Updated July 2026 · 7 min read · Adente Vision Engineering Team
Why does the traditional vision project hand your customer to a specialist?
A traditional machine vision project inserts a vision specialist between you and your customer. The specialist scopes the imaging, collects and labels defect images for months, tunes a bespoke rig, and stays on the account for service and retraining. Every one of those touchpoints is a direct line from the vendor to your customer, and each is a chance for the account to move out of your hands.
On a line build you already own the PLC, the robot, the safety and the wiring. The moment inspection becomes a separate multi-month sub-project run by someone else, the customer starts to see two suppliers, not one. When a false reject needs fixing or a new part arrives, they call the vision specialist, not you, and the relationship you built erodes one support ticket at a time.
What does "we sell through integrators, not around them" commit to?
Channel-first means the vendor deliberately never fronts your customer. Adente Vision is an edge-AI visual inspection unit built by ADENTE Advanced Engineering Technologies, part of the Aden Group, sold through automation system integrators. The core line behind that model is plain: we sell through integrators, not around them. The unit reaches the factory floor through you, and the account stays yours.
That commitment is only credible if the vendor has no reason to go direct. Adente builds the camera, the lighting, the edge compute and the AI model in-house, so there is no third-party vision partner in the deal who might want the customer for themselves. Vertical integration keeps the stack under one roof, which is also what keeps the end user free of vendor lock-in.
How does a pre-trained unit remove the vision specialist from the account?
A unit that ships ready to train removes the specialist by collapsing the work the specialist used to do. Instead of a multi-month data-collection and tuning project, the unit trains on 20 good reference images with the model ready in under 48 hours, and the on-device preview handles aiming and lighting without a laptop. Box to first inspected part is about 30 minutes for one person.

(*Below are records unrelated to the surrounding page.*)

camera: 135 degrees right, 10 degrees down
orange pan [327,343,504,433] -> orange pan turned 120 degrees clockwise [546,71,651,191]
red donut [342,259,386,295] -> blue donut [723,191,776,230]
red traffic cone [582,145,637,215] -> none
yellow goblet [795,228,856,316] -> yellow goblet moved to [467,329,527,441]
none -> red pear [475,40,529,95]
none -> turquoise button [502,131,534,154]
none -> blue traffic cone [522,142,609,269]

That is inspection work an integrator who already commissions PLCs and robots can carry out. You do not hire a vision engineer, and you do not sub-contract one. The tasks that used to require a specialist, choosing good samples, setting the light, reading a confidence score, become on-device steps in a workflow rather than a research project. For the full install sequence, see the sibling post on installing AI inspection in 30 minutes.

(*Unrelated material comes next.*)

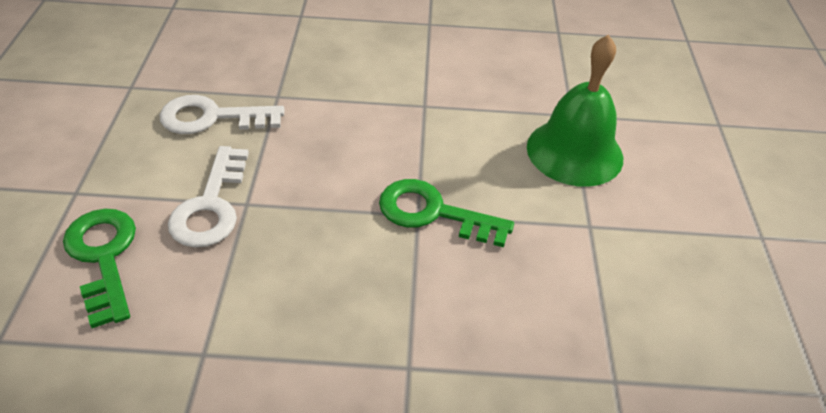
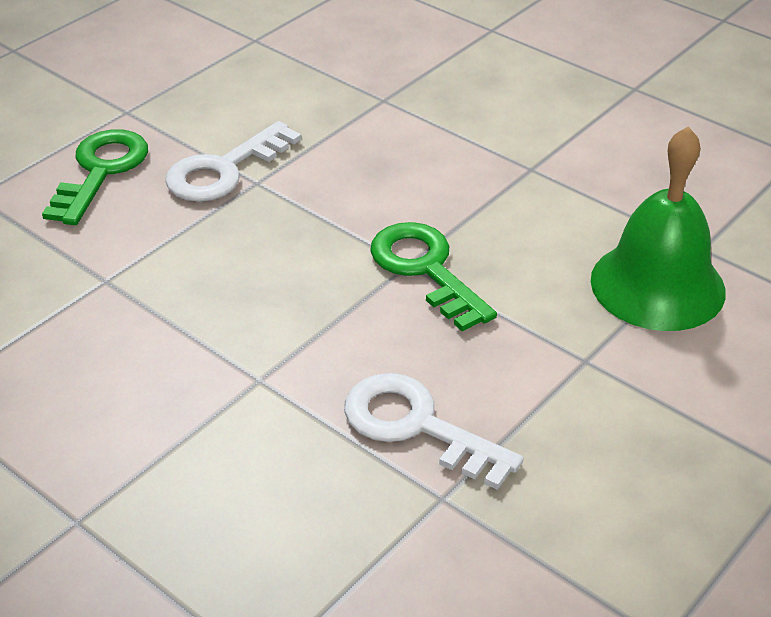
camera: 40 degrees right, 5 degrees down
white key [160,95,284,134] -> white key moved to [344,373,524,490]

The old project model vs the productised-unit model
The two models differ at every stage that touches the customer. The table below sets the old specialist-led project against the productised-unit path, from who scopes the work to who the customer calls afterwards.
| Stage | Old specialist-led project | Productised pre-trained unit |
|---|---|---|
| Data and training | Months collecting and labelling defect images | Trains from 20 good images, model under 48 hours |
| Who installs | Vision specialist on site | You, in about 30 minutes, one person |
| Skill required | A hired or sub-contracted vision engineer | Your existing PLC and robot commissioning skills |
| Who the customer calls | The vision specialist | You, the integrator on the account |
| Account relationship | Split between you and the specialist | Yours, end to end |
Who does the customer call after the unit goes live?
After go-live the customer calls you. Service, a new part variant, a threshold that needs nudging, a second line that wants the same check: each is a reason for the customer to reach the integrator who installed the cell, not a distant vision vendor. Retraining a new variant is a capture-and-train task on 20 good images, so it stays inside your service relationship instead of becoming someone else's contract.
Those recurring touchpoints are where a channel-first model pays the integrator back. The account, the service revenue and the next upsell stay on your side because the vendor sits upstream and never in front of the customer. For how that maps to the different ways you can carry the unit commercially, see the sibling post on reselling vs integrating a vision unit.
What proof can you put in front of the customer?
The proof you lead with is a named, numeric field result. On a live cap-inspection line the unit reached a 99.65% F1-score with a 0.69% false-negative rate at about 30 ms per part. That is the kind of checkable number most inspection proposals never state, and putting it in front of a quality manager is what turns a cautious buyer into a signed cell.
Because the account is yours, that proof works for you rather than for a third party. You bring a productised unit with a real case behind it, you install it in an afternoon, and you keep the customer who now associates the win with your firm. The partner terms behind that, commercial, technical and support, are written per firm as a bespoke, negotiated arrangement rather than a fixed tier ladder, so they match the lines you actually serve.